Coat of arms of the Lords of Xavier, now used by the town of Xavier.

The Castle of Xavier (Xabierko gaztelua; Castillo de Javier) is located on a hill in the town of Xavier (Navarre, Spain), 52 km east of Pamplona and 7 km east of Sangüesa. The town of Xavier was part of the Kingdom of Navarre. Built in the 10th century, this castle was the birthplace and childhood home of Saint Francis Xavier, son of the Lords of Xavier, hence his surname.

== Etymology ==
The basque name Xabier derives from the long form Etxeberri or 'new house', evolving thereafter into Xavier in Navarro-Aragonese and Javier in Spanish.

== Construction ==
Consists of three buildings with different antiquity. The "Tower of the Kristo Santua" is the main fortified building and chapel, holding an interesting Late Gothic crucifix and a series of murals depicting the dance of the death, unique in Spain. The "Tower of Homage", call also the San Miguel Tower, is the oldest in the castle. It also harbors the museum dedicated to the life of the saint. In its foundations Muslim vestiges have been unveiled, possibly dating from the 10th century. In the 11th century, the first enclosure that sheltered the early surround rooms. In the 13th century, two polygonal bodies and two flanking towers were added in all four cardinal directions.

In the 1890s the castle was donated by its owner, Duquesa de Villahermosa, to the Jesuit Order, which intended to turn it into a missionary centre. They decided to build an adjacent basilica; it was designed by the local architect Angel Goicoechea and completed by the Navarrese contractor, Blas Morte.

== History ==

The castle and village of Xavier were won by Sancho VII of Navarre in approximately 1223. An Aragonese noble got a loan of 9,000 sols from the King of Navarre, with the latter receiving Xavier as a warranty. The Aragonese noble could not afford to pay in due time, so the stronghold became property of Sancho. It was not the first time nor the last, since Sancho VII was one of the major lenders to the Crown of Aragon, and took over a number of villages and castles in return for his unpaid loans that notably strengthened his border with Aragon: Escó, Peña, Petilla, Gallur, Trasmoz, Sádaba, etc.

In 1236 the castle was handed over by King Theobald I to Adán de Sada.

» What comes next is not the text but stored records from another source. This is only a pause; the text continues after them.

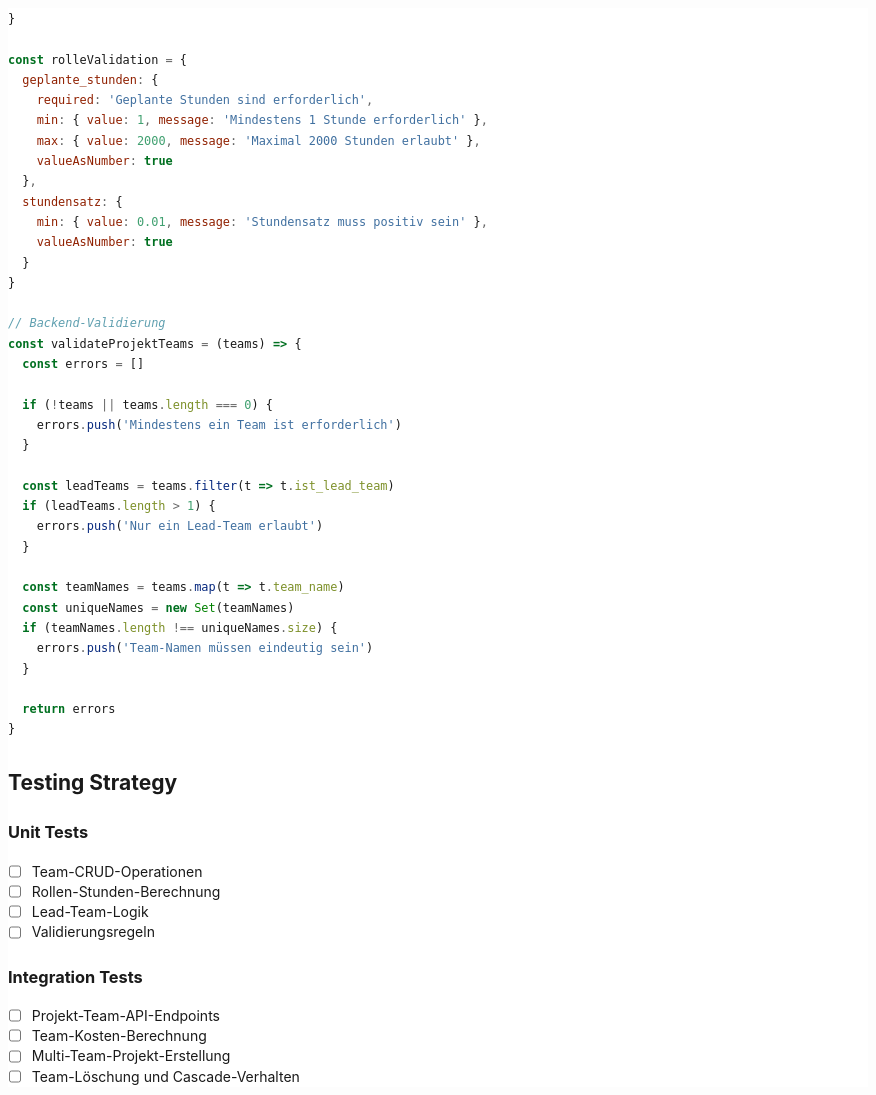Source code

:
 ```javascript
}

const rolleValidation = {
  geplante_stunden: {
    required: 'Geplante Stunden sind erforderlich',
    min: { value: 1, message: 'Mindestens 1 Stunde erforderlich' },
    max: { value: 2000, message: 'Maximal 2000 Stunden erlaubt' },
    valueAsNumber: true
  },
  stundensatz: {
    min: { value: 0.01, message: 'Stundensatz muss positiv sein' },
    valueAsNumber: true
  }
}

// Backend-Validierung
const validateProjektTeams = (teams) => {
  const errors = []
  
  if (!teams || teams.length === 0) {
    errors.push('Mindestens ein Team ist erforderlich')
  }
  
  const leadTeams = teams.filter(t => t.ist_lead_team)
  if (leadTeams.length > 1) {
    errors.push('Nur ein Lead-Team erlaubt')
  }
  
  const teamNames = teams.map(t => t.team_name)
  const uniqueNames = new Set(teamNames)
  if (teamNames.length !== uniqueNames.size) {
    errors.push('Team-Namen müssen eindeutig sein')
  }
  
  return errors
}
```

## Testing Strategy

### Unit Tests
- [ ] Team-CRUD-Operationen
- [ ] Rollen-Stunden-Berechnung
- [ ] Lead-Team-Logik
- [ ] Validierungsregeln

### Integration Tests
- [ ] Projekt-Team-API-Endpoints
- [ ] Team-Kosten-Berechnung
- [ ] Multi-Team-Projekt-Erstellung
- [ ] Team-Löschung und Cascade-Verhalten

Before the Spanish conquest of Iberian Navarre, the castle belonged to Maria Azpilikueta, native of Baztan Valley, married to Joanes Jatsukoa, parents, amongst others, of Francis Xavier, whose family defended the independence of the kingdom. For this reason, the Spanish regent Cardinal Cisneros ordered the complete demolition of the castle in 1516, but only held a topping of the strong part of it:

- All the walls around it which were trimmed with battlements and embrasures were knocked down.
- The pit was filled in equal to the field.
- Two large portals were destroyed.
- Two round towers were demolished.
- The drawbridge and, inside the wall, the garden and the rabbit hutch were razed.
- The Tower of Homage to San Miguel was reduced by half.

After successive inheritance, the ownership of the castle, along with the rest of the town of Xavier, went to the House of Villahermosa.

The Castle of Xavier is the target of a massive pilgrimage in early March, in honor of the patron saint of Navarre.